The NSW Women's Origin team stayed right across the road from ANZ Stadium in the lead-up to Friday's match against Queensland.

I'm wondering how many players looked out their windows at Sydney Olympic Park and thought "Will I ever get to play there? Will our game ever get that big?".

Well, ANZ Stadium is closing next year for its refurbishment from 82,500-capacity to a 70,000-set rectangular venue, bringing 46,000 fans up close and personal to the action like at Suncorp or Bankwest stadiums.

But even off the back of the euphoria of 10,500 fans on Friday night, it's a quantum leap to go to a Suncorp or Optus stadium.

However, one of the first things NSW coach Andrew Patmore said to NRL.com in February when he was appointed women's coach was about the staging of the 2020 Origin – four months before a ball was kicked in the 2019 contest.

"It has to go to a bigger venue – it's just growing so fast," he said.

Match Highlights: Women's Origin - NSW v QLD

So let's hear from the players. Granted, Maroons prop Steph Hancock wants the game back in Queensland after the past three have been "housed" in NSW – WIN Stadium (23,000 capacity) in 2017, North Sydney Oval (officially 20,000 but realistically closer to 15,000) in 2018 and 2019.

Hancock doesn't care where, just get it back to the Sunshine State.

"NSW have had it technically three years in a row. Who cares where the venue is, if you ask me, as long as it's somewhere in Queensland," she told NRL.com.

Dolphin Stadium in Redcliffe (10,000) is a possibility as would be a return to Cbus on the Gold Coast (27,400).

The NSW women held a kids clinic at NSWRL's Centre of Excellence last week and most of the roll-up was from western Sydney clubs, where the girls' game is growing like green shoots after a storm.

So why not Panthers Stadium (22,500) or Bankwest at Parramatta (30,000)? There's a feeling those two venues would be heaving if a women's Origin game went there.

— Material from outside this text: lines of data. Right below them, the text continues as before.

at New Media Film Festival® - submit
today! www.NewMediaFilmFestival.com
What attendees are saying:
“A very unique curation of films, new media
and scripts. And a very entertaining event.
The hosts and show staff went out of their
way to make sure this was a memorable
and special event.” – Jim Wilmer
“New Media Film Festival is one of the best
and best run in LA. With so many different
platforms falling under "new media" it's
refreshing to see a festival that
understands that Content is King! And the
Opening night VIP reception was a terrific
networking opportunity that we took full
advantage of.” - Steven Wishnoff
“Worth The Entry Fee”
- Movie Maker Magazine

"Obviously it was sold-out on Friday night so you can't do better at that venue," said Maddie Studdon, NSW halfback and Nellie Doherty Medal player of the match in the 14-4 win.

"Each year the numbers are improving so next year we need a bigger venue.

"The numbers of supporters we're getting now demands it. We struggled to hear each other out on the field on Friday because the crowd was so loud.

"It's a part of our game that we absolutely love – playing before a good crowd. I'd love to go to Bankwest or Cbus again. Any opportunity on a big stage we'll grab it.

"We did have the under 18s before us so that obviously brought in more people.

"If we go bigger, we go bigger. I'm just stoked we're even having this conversations because the larger number of fans supporting us."

Match Highlights: U18 Women's Origin - NSW v QLD

NSW skipper Kezie Apps says the right decision needs some thought.

"I don't know where that venue will be to go in between being too big or too small," she told NRL.com.

Maddie Studdon awarded Nellie Doherty Medal

"North Sydney is a good venue but we need something a little bigger. North Sydney is really intimate and creates a fantastic atmosphere because you can hear the crowd, feel them close.

"A really big stadium might lose that closeness and excitement."

The women's interstate game was played 20 times before the NRL changed it to the official Origin status – a standalone game – for the past two years.

The games at WIN Stadium two years ago and Cbus Stadium three years ago were held as curtain-raisers to NRL club games.

Apps and Studdon don't want women's Origin to slip in status like that again.

"I like it how it is as a standalone game. You've got fans coming just to watch us play," Apps said.

"They are not turning up at half-time to get ready for a men's game. It is a long day for parents coming to footy having to spend a lot of money on tickets and food.

"Our tickets are cheaper at $10 with under 16s free. We've been more family-orientated."

As for pushing the game out to 35-minute halves instead of the current 30, Apps believes that could be a reality as early as 2020.

"I reckon it will happen. It will bring the fitness into it a bit more and open up the game a bit more."

Studdon remembers the experiment with 80 minutes a few years ago.

"I'm right with 60 minutes at the moment. It's good, clinical football," she said.

"When we played at 80 initially we fatigued a bit as our bodies didn't really handle it as women. There were more injuries. At 60 minutes the game's intensity lifted and it was faster.

"But I'm sure we can handle 70 minutes if we did go there because fitness, and sports science and recovery is moving that rapidly."